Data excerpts
***

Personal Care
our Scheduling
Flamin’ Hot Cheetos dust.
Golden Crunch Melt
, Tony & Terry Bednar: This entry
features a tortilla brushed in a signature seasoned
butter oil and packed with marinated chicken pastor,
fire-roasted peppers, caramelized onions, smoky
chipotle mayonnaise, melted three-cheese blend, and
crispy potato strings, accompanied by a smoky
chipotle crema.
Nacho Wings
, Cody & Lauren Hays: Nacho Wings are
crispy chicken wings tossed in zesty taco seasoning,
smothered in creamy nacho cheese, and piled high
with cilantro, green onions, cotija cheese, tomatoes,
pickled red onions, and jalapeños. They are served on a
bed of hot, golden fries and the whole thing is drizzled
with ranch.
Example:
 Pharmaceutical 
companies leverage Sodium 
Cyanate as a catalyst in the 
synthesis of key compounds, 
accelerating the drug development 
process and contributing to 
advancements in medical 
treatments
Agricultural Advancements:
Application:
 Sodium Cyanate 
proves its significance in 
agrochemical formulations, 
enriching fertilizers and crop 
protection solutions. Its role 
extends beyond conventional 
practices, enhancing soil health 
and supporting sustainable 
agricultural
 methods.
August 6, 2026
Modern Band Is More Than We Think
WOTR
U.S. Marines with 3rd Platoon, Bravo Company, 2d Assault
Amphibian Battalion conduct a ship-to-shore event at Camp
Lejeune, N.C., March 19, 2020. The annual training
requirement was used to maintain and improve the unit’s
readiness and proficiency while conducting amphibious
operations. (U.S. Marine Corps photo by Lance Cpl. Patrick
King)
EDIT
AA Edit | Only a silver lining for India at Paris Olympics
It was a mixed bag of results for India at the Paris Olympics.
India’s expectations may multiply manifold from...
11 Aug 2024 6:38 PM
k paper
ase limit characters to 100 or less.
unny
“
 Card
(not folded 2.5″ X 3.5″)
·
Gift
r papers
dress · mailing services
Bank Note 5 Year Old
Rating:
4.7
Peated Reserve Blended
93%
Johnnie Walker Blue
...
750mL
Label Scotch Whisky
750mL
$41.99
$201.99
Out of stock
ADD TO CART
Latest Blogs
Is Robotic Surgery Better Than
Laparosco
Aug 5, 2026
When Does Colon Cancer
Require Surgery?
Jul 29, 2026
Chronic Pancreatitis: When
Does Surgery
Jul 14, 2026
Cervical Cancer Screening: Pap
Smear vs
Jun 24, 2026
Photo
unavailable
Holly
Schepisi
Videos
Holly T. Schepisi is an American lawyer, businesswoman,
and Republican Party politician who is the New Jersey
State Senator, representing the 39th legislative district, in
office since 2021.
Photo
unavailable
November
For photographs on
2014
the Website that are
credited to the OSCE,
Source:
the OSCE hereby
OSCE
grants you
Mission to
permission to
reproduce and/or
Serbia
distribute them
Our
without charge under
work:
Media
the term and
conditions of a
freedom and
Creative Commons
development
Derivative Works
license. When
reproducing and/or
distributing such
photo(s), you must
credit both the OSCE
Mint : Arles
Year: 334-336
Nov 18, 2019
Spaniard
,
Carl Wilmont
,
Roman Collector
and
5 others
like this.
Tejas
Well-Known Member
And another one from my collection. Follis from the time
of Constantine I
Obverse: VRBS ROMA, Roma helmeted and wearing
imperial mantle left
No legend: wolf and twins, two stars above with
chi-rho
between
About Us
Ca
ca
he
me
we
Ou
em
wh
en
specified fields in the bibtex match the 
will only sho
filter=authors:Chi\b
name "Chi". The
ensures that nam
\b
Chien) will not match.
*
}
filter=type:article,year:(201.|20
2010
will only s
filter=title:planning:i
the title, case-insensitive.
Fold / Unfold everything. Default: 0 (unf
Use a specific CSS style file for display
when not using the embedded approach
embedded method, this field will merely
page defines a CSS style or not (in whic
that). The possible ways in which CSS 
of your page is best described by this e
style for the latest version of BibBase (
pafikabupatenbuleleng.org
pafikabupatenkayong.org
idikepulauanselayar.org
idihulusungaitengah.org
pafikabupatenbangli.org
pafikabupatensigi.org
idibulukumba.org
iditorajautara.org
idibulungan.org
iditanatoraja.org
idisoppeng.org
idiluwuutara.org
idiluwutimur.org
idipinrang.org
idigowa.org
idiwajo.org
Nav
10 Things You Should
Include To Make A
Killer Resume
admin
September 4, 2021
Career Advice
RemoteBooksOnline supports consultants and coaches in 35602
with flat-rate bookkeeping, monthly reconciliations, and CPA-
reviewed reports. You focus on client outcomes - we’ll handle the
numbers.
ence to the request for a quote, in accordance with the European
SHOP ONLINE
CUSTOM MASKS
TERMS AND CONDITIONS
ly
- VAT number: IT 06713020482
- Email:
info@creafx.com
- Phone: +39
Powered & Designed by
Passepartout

***

# ACTIVITY
Retype every line of the data above, keeping the wording, spelling, and punctuation unchanged.

# RESULT
Personal Care
our Scheduling
Flamin’ Hot Cheetos dust.
Golden Crunch Melt
, Tony & Terry Bednar: This entry
features a tortilla brushed in a signature seasoned
butter oil and packed with marinated chicken pastor,
fire-roasted peppers, caramelized onions, smoky
chipotle mayonnaise, melted three-cheese blend, and
crispy potato strings, accompanied by a smoky
chipotle crema.
Nacho Wings
, Cody & Lauren Hays: Nacho Wings are
crispy chicken wings tossed in zesty taco seasoning,
smothered in creamy nacho cheese, and piled high
with cilantro, green onions, cotija cheese, tomatoes,
pickled red onions, and jalapeños. They are served on a
bed of hot, golden fries and the whole thing is drizzled
with ranch.
Example:
 Pharmaceutical 
companies leverage Sodium 
Cyanate as a catalyst in the 
synthesis of key compounds, 
accelerating the drug development 
process and contributing to 
advancements in medical 
treatments
Agricultural Advancements:
Application:
 Sodium Cyanate 
proves its significance in 
agrochemical formulations, 
enriching fertilizers and crop 
protection solutions. Its role 
extends beyond conventional 
practices, enhancing soil health 
and supporting sustainable 
agricultural
 methods.
August 6, 2026
Modern Band Is More Than We Think
WOTR
U.S. Marines with 3rd Platoon, Bravo Company, 2d Assault
Amphibian Battalion conduct a ship-to-shore event at Camp
Lejeune, N.C., March 19, 2020. The annual training
requirement was used to maintain and improve the unit’s
readiness and proficiency while conducting amphibious
operations. (U.S. Marine Corps photo by Lance Cpl. Patrick
King)
EDIT
AA Edit | Only a silver lining for India at Paris Olympics
It was a mixed bag of results for India at the Paris Olympics.
India’s expectations may multiply manifold from...
11 Aug 2024 6:38 PM
k paper
ase limit characters to 100 or less.
unny
“
 Card
(not folded 2.5″ X 3.5″)
·
Gift
r papers
dress · mailing services
Bank Note 5 Year Old
Rating:
4.7
Peated Reserve Blended
93%
Johnnie Walker Blue
...
750mL
Label Scotch Whisky
750mL
$41.99
$201.99
Out of stock
ADD TO CART
Latest Blogs
Is Robotic Surgery Better Than
Laparosco
Aug 5, 2026
When Does Colon Cancer
Require Surgery?
Jul 29, 2026
Chronic Pancreatitis: When
Does Surgery
Jul 14, 2026
Cervical Cancer Screening: Pap
Smear vs
Jun 24, 2026
Photo
unavailable
Holly
Schepisi
Videos
Holly T. Schepisi is an American lawyer, businesswoman,
and Republican Party politician who is the New Jersey
State Senator, representing the 39th legislative district, in
office since 2021.
Photo
unavailable
November
For photographs on
2014
the Website that are
credited to the OSCE,
Source:
the OSCE hereby
OSCE
grants you
Mission to
permission to
reproduce and/or
Serbia
distribute them
Our
without charge under
work:
Media
the term and
conditions of a
freedom and
Creative Commons
development
Derivative Works
license. When
reproducing and/or
distributing such
photo(s), you must
credit both the OSCE
Mint : Arles
Year: 334-336
Nov 18, 2019
Spaniard
,
Carl Wilmont
,
Roman Collector
and
5 others
like this.
Tejas
Well-Known Member
And another one from my collection. Follis from the time
of Constantine I
Obverse: VRBS ROMA, Roma helmeted and wearing
imperial mantle left
No legend: wolf and twins, two stars above with
chi-rho
between
About Us
Ca
ca
he
me
we
Ou
em
wh
en
specified fields in the bibtex match the 
will only sho
filter=authors:Chi\b
name "Chi". The
ensures that nam
\b
Chien) will not match.
*
}
filter=type:article,year:(201.|20
2010
will only s
filter=title:planning:i
the title, case-insensitive.
Fold / Unfold everything. Default: 0 (unf
Use a specific CSS style file for display
when not using the embedded approach
embedded method, this field will merely
page defines a CSS style or not (in whic
that). The possible ways in which CSS 
of your page is best described by this e
style for the latest version of BibBase (
pafikabupatenbuleleng.org
pafikabupatenkayong.org
idikepulauanselayar.org
idihulusungaitengah.org
pafikabupatenbangli.org
pafikabupatensigi.org
idibulukumba.org
iditorajautara.org
idibulungan.org
iditanatoraja.org
idisoppeng.org
idiluwuutara.org
idiluwutimur.org
idipinrang.org
idigowa.org
idiwajo.org
Nav
10 Things You Should
Include To Make A
Killer Resume
admin
September 4, 2021
Career Advice
RemoteBooksOnline supports consultants and coaches in 35602
with flat-rate bookkeeping, monthly reconciliations, and CPA-
reviewed reports. You focus on client outcomes - we’ll handle the
numbers.
ence to the request for a quote, in accordance with the European
SHOP ONLINE
CUSTOM MASKS
TERMS AND CONDITIONS
ly
- VAT number: IT 06713020482
- Email:
info@creafx.com
- Phone: +39
Powered & Designed by
Passepartout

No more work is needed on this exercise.